娘は中3で、息子は小2です。夫に羽田空港まで送ってもらえば、2人でも飛行機に乗れるでしょう。航空会社には、子どもだけでの搭乗をサポートするシステムがあります。また、自分たちだけで飛行機に乗るという”冒険”に、はしゃぐ2人の様子が目に浮かびます。が、夫はこう切り出しました。

「うーん、やっぱり子どもたちだけでというのは、不安だな」
「大丈夫だと思うけど・・・」
「それに、今回はお母さんの体調も悪いし、子どもたちがいると逆に君は大変じゃないだろうか? お母さんの世話はしなければならないし、子どもたちはずっと家にいると飽きてしまうから、どこかに連れて行かなければならないだろう? 」
「確かに。公園やプール、温泉・・・いつも連れて行っているところに行きたい!と子どもたちはせがむかもしれない」
「今回は残念だけど、キャンセルしたほうが良いと思う。今週はお盆で会社の人も休んでいる人が多いし、僕も仕事の予定はそれほど入っていないから、休みを取れるよ。仕事は家でもできるし、会議は家から電話で参加すれば良いしね」
「うん、わかった。ありがとう。でも、子どもたち、札幌に行くのを楽しみにしていたから、残念がるだろうなあ」
「こういう事態だから、仕方ないよ」

 残念でしたが、子どもたちの飛行機もキャンセルすることにしました。チケットが取れたので、母にも電話をしました。

「お母さん、8時半の飛行機が取れたの。安心して」
「ありがとう」
「首はどう?」
「さっきより少し良くなった」
「それは良かった。家に着くのは夜12時を過ぎると思うから、寝ていてね」
「わかったよ。ありがとう、待っているよ」

 今回の東京引っ越しで、母はお盆休みに札幌に帰省する私と子どもたちが東京に帰る18日に一緒に東京に来て、1週間ほど滞在して入居予定の賃貸マンションを見てから一旦帰札し、私が再び9月に札幌に行って、ご近所などに一緒にご挨拶をして引っ越しの荷造りを手伝い、私と2人で実家から旅立ちたいという希望を持っていました。

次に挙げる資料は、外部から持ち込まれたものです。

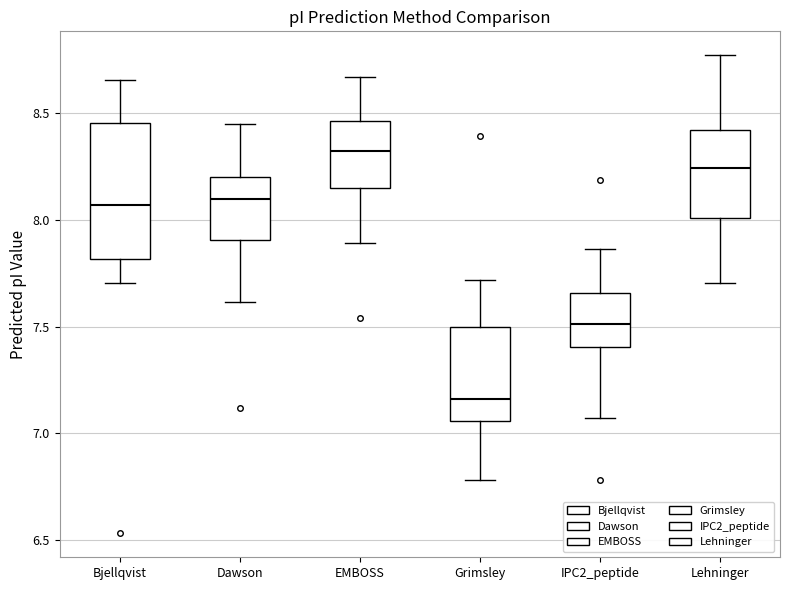

Reading left to right, transcribe this box plot: for each box, give where its median line is, the range the box spans, and where its two whiskers end, as read against the y-axis. The values are not printed on the chart, so give them approximately, as read against the axis.

Bjellqvist: median 8.05, box 7.80 to 8.45, whiskers 7.70 to 8.65
Dawson: median 8.10, box 7.90 to 8.20, whiskers 7.60 to 8.45
EMBOSS: median 8.30, box 8.15 to 8.45, whiskers 7.90 to 8.65
Grimsley: median 7.15, box 7.05 to 7.50, whiskers 6.80 to 7.70
IPC2_peptide: median 7.50, box 7.40 to 7.65, whiskers 7.05 to 7.85
Lehninger: median 8.25, box 8.00 to 8.40, whiskers 7.70 to 8.75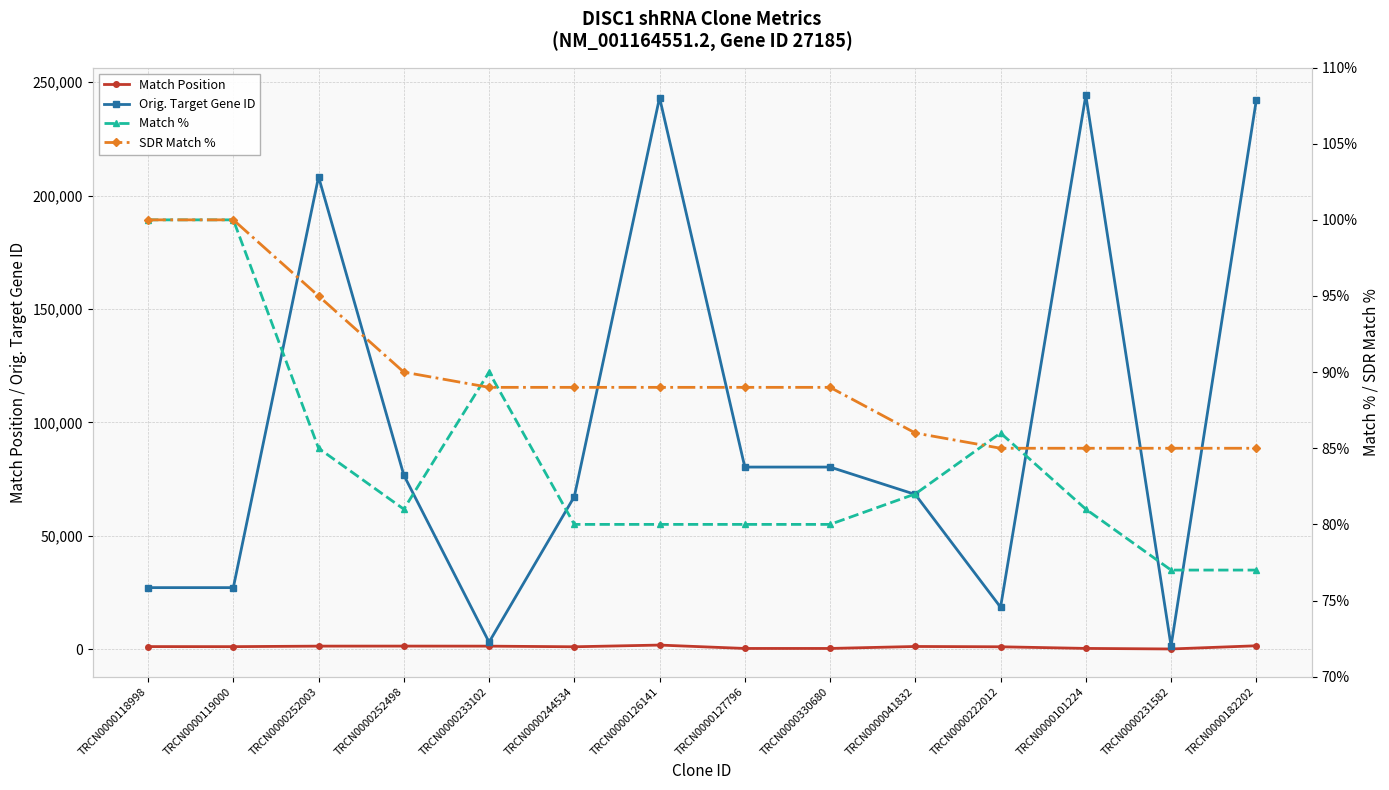

What is the sum of all Orig. Target Gene ID values?

1388406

 私は母の希望を叶えようと、母の往復航空券も購入していました。が、今回、私が札幌に行く予定の前日に母の元に駆け付けなければならなかったこと、母もその1日が待てなかったことで、東京に帰る私と一緒に飛行機に乗るだけで精一杯かもしれない、東京ー札幌往復は無理だろう、と予想しました。

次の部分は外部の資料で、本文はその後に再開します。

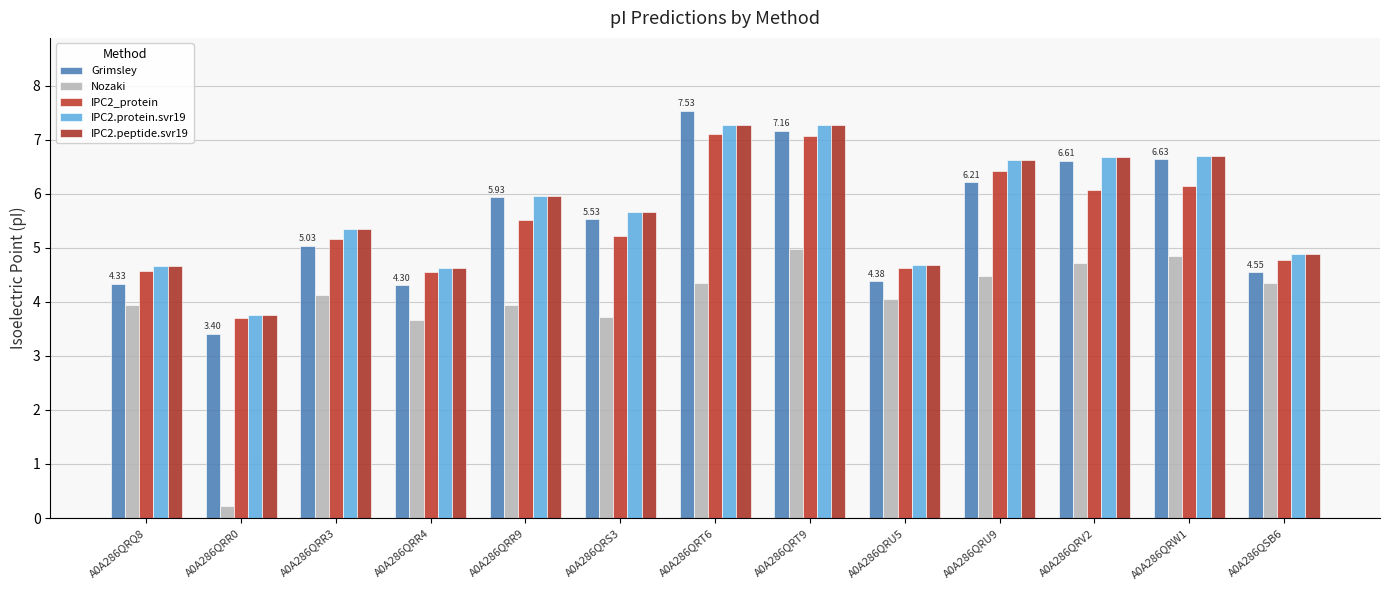

Rank the series by their maximum value, from lowest to highest.

Nozaki, IPC2_protein, IPC2.protein.svr19, IPC2.peptide.svr19, Grimsley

 で、ご近所や近くの親戚へのご挨拶はおそらく、今回の滞在中になるだろうと予想し、いつもの手土産より奮発して「銀座千疋屋」のフルーツゼリーを購入しました。町内会の方々にもご挨拶をするかもしれませんので、予備のお土産として「ひよ子」もいくつか買いました。それらを持って保安検査場を通り、搭乗口へ。飛行機は予定時間より10分ほど遅れて、無事離陸したのでした。

 新千歳空港に着くと、いつも利用している札幌行きバスは最終便が出た後で、札幌行きのJR「快速エアポート」も最終便がもう少しで出発するというタイミングでした。私はここでも胸をなでおろし、JRに乗り込みました。母にも無事着いたことを連絡しました。母の声は、先ほど羽田空港で電話をしたときより元気です。このときです。私の心に?マークが灯ったのは。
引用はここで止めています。